A recent study suggests perhaps so. Published in the January edition of Evolution and Human Behavior, the team of researchers from the University of Wisconsin found that when girls stressed by a test talked with their moms, stress hormones dropped and comfort hormones rose. When they reached out to their moms via IM, however, nothing happened. By the study’s physiological measures, IM’ing with their moms was barely different than not communicating with them at all. The authors concluded, in an interview with Wired – “people still need to interact the way we evolved to interact.”

It’s very important to note that interacting in ways that differ from how we interacted a hundred thousand or even a hundred years ago isn’t a bad thing. We didn’t evolve to drive cars, or have penicillin. And the modern world is unthinkable without a vast array of technological advances that are evolutionarily new.

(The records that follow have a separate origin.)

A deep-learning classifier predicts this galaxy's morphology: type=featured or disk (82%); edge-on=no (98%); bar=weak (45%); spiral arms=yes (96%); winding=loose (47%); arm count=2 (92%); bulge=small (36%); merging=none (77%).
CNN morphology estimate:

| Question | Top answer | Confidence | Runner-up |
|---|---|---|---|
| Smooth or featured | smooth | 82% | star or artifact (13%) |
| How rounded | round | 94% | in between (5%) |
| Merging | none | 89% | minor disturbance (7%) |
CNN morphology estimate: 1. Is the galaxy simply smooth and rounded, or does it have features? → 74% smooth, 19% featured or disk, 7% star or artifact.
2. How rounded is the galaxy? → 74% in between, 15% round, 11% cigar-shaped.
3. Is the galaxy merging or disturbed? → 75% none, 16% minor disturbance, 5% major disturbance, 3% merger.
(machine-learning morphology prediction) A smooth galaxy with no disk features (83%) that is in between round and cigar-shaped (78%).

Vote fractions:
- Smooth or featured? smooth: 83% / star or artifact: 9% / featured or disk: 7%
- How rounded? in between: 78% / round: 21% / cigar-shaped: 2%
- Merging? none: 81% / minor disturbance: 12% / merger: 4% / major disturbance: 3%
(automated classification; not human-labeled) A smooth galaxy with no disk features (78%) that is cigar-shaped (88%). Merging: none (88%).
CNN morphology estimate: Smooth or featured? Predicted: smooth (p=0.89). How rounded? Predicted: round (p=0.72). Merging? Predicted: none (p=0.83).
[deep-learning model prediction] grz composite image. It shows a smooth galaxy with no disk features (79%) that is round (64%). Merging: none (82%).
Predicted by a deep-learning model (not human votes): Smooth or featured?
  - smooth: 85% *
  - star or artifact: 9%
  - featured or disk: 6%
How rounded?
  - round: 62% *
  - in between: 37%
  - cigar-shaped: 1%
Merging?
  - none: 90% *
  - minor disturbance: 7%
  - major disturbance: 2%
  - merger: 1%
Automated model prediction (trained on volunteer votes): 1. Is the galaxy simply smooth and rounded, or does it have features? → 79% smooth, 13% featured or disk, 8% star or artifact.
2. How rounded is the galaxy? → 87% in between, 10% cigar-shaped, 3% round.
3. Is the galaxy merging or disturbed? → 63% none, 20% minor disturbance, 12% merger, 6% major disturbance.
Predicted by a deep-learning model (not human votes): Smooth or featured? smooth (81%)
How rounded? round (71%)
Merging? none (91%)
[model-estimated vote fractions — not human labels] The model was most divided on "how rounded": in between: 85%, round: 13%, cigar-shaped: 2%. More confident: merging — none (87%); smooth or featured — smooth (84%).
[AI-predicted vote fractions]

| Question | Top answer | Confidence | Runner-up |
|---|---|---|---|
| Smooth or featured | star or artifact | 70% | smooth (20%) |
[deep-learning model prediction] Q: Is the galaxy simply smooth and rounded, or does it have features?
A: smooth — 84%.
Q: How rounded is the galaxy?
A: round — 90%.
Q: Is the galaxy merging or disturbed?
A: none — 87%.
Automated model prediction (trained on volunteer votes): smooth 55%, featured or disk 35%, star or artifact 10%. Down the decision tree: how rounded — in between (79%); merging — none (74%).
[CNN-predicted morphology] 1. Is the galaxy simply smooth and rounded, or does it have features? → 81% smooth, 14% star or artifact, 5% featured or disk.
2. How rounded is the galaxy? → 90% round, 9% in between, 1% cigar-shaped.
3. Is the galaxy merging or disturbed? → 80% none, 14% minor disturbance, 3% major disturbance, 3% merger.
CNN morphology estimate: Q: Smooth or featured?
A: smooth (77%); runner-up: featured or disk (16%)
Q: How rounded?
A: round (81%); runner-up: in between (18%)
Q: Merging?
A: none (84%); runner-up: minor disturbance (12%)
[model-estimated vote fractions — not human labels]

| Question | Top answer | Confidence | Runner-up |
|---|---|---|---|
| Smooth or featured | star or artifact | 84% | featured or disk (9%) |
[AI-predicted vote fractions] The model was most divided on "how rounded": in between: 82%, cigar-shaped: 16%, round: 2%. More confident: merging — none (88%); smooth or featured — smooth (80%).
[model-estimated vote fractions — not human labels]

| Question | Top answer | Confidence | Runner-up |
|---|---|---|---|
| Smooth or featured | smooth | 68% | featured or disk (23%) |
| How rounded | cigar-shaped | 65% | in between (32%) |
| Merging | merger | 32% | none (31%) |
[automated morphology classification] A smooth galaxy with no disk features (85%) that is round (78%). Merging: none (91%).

But some think that social media may indeed be derailing our emotional evolution. A survey study by Konrath and colleagues published in 2010 suggests that college students today (“Generation Me”) have less empathy and are more selfish than students 20 years ago. Researchers conjecture that social media may be the culprit…. but there is little direct evidence to support this.

In my lab, we are trying to unravel such possibilities. For example, in a study we will soon submit for publication, we showed that college students who use more social media are less emotionally sensitive to faces – they don’t interpret emotional facial expressions as accurately as those who use less social media.

In this study, we used a computerized facial morphing task in which neutral faces gradually “morph” into mad, sad, or happy faces. This task is meant to measure emotional sensitivity, because to do the task well you need to be able to correctly identify very subtle signs of emotion in the face. We found that people who are frequent Facebook users (more than 8 hours a week) made more mistakes when they were asked to identify happy faces than infrequent users (less than 4 hours a week).

So, this finding might mean that by using Facebook frequently, we are becoming less sensitive to emotion – happiness in particular. But it could also mean that people who are already a little less sensitive to subtle emotional expressions choose to use more social media. Importantly, these are correlational data, so we can’t draw strong conclusions about cause and effect.

For this reason, it is crucial to conduct research that can actually get at cause and effect. I have just such a project in the works. The plan is to follow teens from the time they are 13 until they are 17. I’ll track what types of social media they use, how often they use them, why they use them, and if they prefer social media to face-to-face interactions for doing certain things (like sharing emotional experiences). Then I’ll test how these patterns of social media use directly influence changes in teens’ emotional strengths and weaknesses over time– their empathy, emotional sensitivity, their brain functioning, and how well they control their emotions.

By scientifically tracking teens over time, we can start to unravel whether social media drive our emotional lives, whether social media just reflect the way we already are, or whether both are the case. Without research that considers all these possibilities, we just can’t know which is true.

Social media are social tools like any other, right, neither good nor bad? – happy people can use them to share ideas and experiences; troubled people can seek out healthy or destructive social connections; bad people can find victims; and the socially awkward can find a safe haven.

Or maybe social media are very special indeed, and will have a profound impact on how we live as social and emotional beings. This is the question I am most interested in. I think we all embrace the idea that social media will change us in some way. And now, we must spend time, energy and resources to figure out exactly how.